* MATERIALS PROVIDED:
......
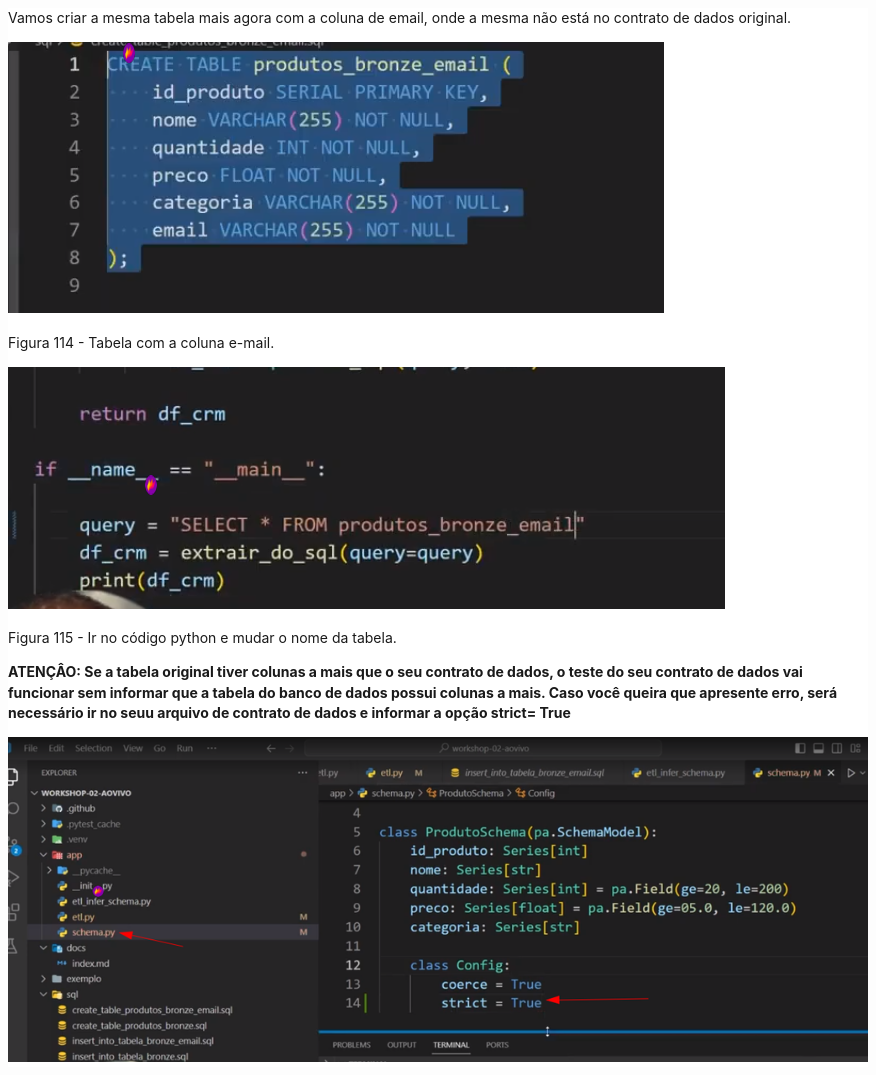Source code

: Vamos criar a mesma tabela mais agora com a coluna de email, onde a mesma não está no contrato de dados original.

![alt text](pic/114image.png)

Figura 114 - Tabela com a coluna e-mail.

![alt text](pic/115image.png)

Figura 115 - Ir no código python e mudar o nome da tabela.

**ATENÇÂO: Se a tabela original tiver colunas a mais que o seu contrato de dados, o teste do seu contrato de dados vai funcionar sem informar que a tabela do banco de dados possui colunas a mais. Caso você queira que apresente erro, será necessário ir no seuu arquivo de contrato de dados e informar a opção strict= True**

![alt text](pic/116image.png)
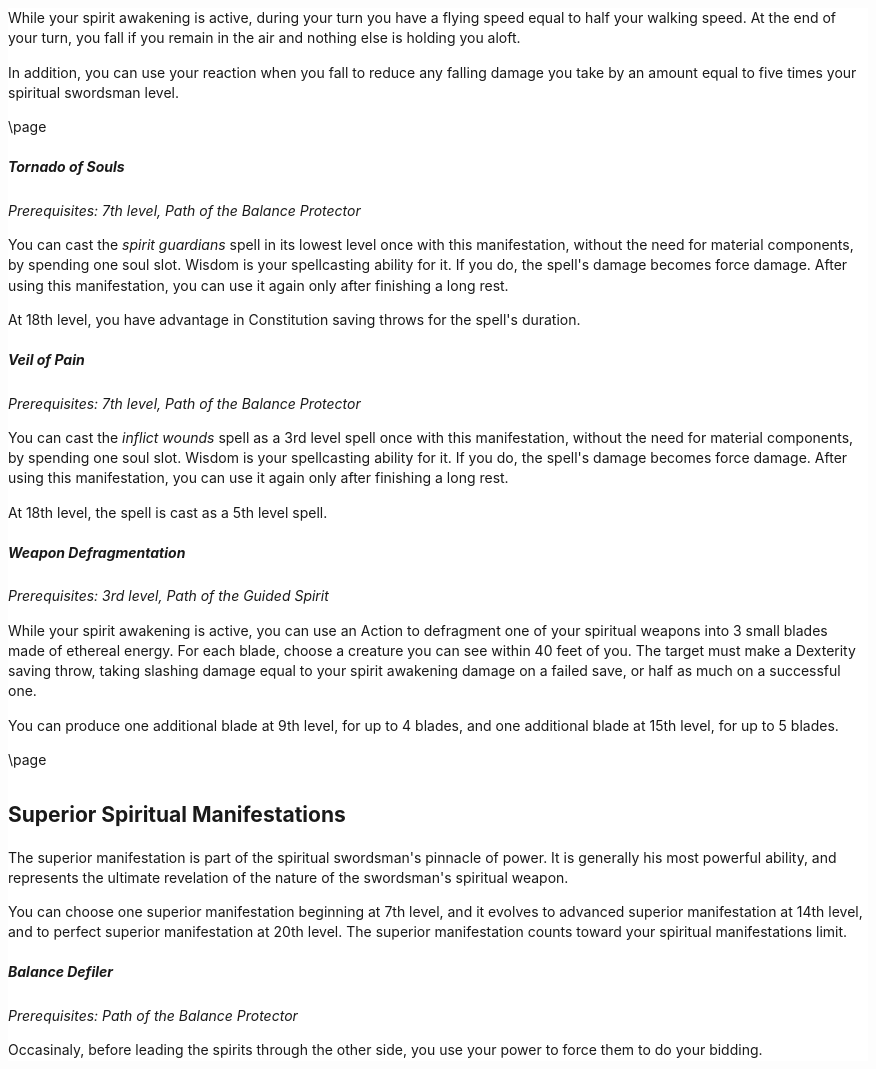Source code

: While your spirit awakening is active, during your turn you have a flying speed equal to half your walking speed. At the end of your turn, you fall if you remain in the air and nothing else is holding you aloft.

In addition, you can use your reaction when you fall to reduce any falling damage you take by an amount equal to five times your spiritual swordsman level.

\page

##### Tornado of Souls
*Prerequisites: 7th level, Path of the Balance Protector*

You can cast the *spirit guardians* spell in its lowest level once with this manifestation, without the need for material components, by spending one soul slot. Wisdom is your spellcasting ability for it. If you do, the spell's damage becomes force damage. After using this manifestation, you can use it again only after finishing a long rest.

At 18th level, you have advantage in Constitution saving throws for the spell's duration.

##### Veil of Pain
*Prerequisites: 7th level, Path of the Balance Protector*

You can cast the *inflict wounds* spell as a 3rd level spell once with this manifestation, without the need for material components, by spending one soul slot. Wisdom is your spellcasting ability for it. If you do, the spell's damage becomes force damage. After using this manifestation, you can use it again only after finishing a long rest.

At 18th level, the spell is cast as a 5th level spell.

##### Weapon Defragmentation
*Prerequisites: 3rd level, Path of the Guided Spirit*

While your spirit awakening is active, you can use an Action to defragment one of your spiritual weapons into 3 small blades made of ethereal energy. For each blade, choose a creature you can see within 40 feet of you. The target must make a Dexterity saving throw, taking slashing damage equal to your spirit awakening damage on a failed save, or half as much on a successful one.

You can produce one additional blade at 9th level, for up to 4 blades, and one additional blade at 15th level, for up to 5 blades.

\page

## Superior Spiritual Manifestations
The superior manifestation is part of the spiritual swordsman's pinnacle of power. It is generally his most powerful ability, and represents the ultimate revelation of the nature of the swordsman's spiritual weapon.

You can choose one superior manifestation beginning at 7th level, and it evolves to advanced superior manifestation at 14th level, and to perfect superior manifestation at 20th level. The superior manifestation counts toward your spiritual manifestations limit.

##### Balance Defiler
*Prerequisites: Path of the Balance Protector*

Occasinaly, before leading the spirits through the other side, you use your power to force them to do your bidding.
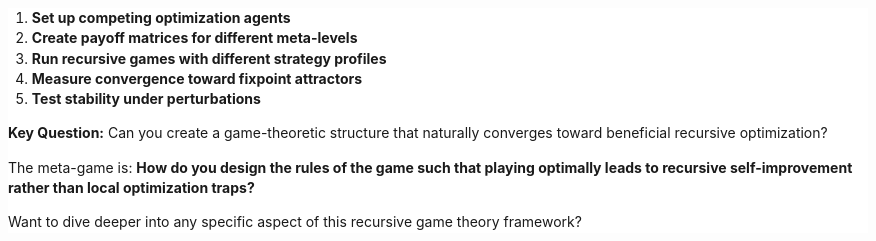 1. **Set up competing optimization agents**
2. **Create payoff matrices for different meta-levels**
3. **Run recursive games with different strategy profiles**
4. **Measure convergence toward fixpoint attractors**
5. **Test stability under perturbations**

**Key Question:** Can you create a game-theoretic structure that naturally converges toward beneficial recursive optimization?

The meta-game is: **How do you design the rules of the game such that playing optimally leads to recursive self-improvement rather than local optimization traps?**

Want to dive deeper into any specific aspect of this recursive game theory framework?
......
* WHAT TO PRODUCE: Return the source text of every record above word for word, without the pictures.

* ANSWER SPACE:
Source code

: Vamos criar a mesma tabela mais agora com a coluna de email, onde a mesma não está no contrato de dados original.

![alt text](pic/114image.png)

Figura 114 - Tabela com a coluna e-mail.

![alt text](pic/115image.png)

Figura 115 - Ir no código python e mudar o nome da tabela.

**ATENÇÂO: Se a tabela original tiver colunas a mais que o seu contrato de dados, o teste do seu contrato de dados vai funcionar sem informar que a tabela do banco de dados possui colunas a mais. Caso você queira que apresente erro, será necessário ir no seuu arquivo de contrato de dados e informar a opção strict= True**

![alt text](pic/116image.png)
Source code

: While your spirit awakening is active, during your turn you have a flying speed equal to half your walking speed. At the end of your turn, you fall if you remain in the air and nothing else is holding you aloft.

In addition, you can use your reaction when you fall to reduce any falling damage you take by an amount equal to five times your spiritual swordsman level.

\page

##### Tornado of Souls
*Prerequisites: 7th level, Path of the Balance Protector*

You can cast the *spirit guardians* spell in its lowest level once with this manifestation, without the need for material components, by spending one soul slot. Wisdom is your spellcasting ability for it. If you do, the spell's damage becomes force damage. After using this manifestation, you can use it again only after finishing a long rest.

At 18th level, you have advantage in Constitution saving throws for the spell's duration.

##### Veil of Pain
*Prerequisites: 7th level, Path of the Balance Protector*

You can cast the *inflict wounds* spell as a 3rd level spell once with this manifestation, without the need for material components, by spending one soul slot. Wisdom is your spellcasting ability for it. If you do, the spell's damage becomes force damage. After using this manifestation, you can use it again only after finishing a long rest.

At 18th level, the spell is cast as a 5th level spell.

##### Weapon Defragmentation
*Prerequisites: 3rd level, Path of the Guided Spirit*

While your spirit awakening is active, you can use an Action to defragment one of your spiritual weapons into 3 small blades made of ethereal energy. For each blade, choose a creature you can see within 40 feet of you. The target must make a Dexterity saving throw, taking slashing damage equal to your spirit awakening damage on a failed save, or half as much on a successful one.

You can produce one additional blade at 9th level, for up to 4 blades, and one additional blade at 15th level, for up to 5 blades.

\page

## Superior Spiritual Manifestations
The superior manifestation is part of the spiritual swordsman's pinnacle of power. It is generally his most powerful ability, and represents the ultimate revelation of the nature of the swordsman's spiritual weapon.

You can choose one superior manifestation beginning at 7th level, and it evolves to advanced superior manifestation at 14th level, and to perfect superior manifestation at 20th level. The superior manifestation counts toward your spiritual manifestations limit.

##### Balance Defiler
*Prerequisites: Path of the Balance Protector*

Occasinaly, before leading the spirits through the other side, you use your power to force them to do your bidding.
 1. **Set up competing optimization agents**
2. **Create payoff matrices for different meta-levels**
3. **Run recursive games with different strategy profiles**
4. **Measure convergence toward fixpoint attractors**
5. **Test stability under perturbations**

**Key Question:** Can you create a game-theoretic structure that naturally converges toward beneficial recursive optimization?

The meta-game is: **How do you design the rules of the game such that playing optimally leads to recursive self-improvement rather than local optimization traps?**

Want to dive deeper into any specific aspect of this recursive game theory framework?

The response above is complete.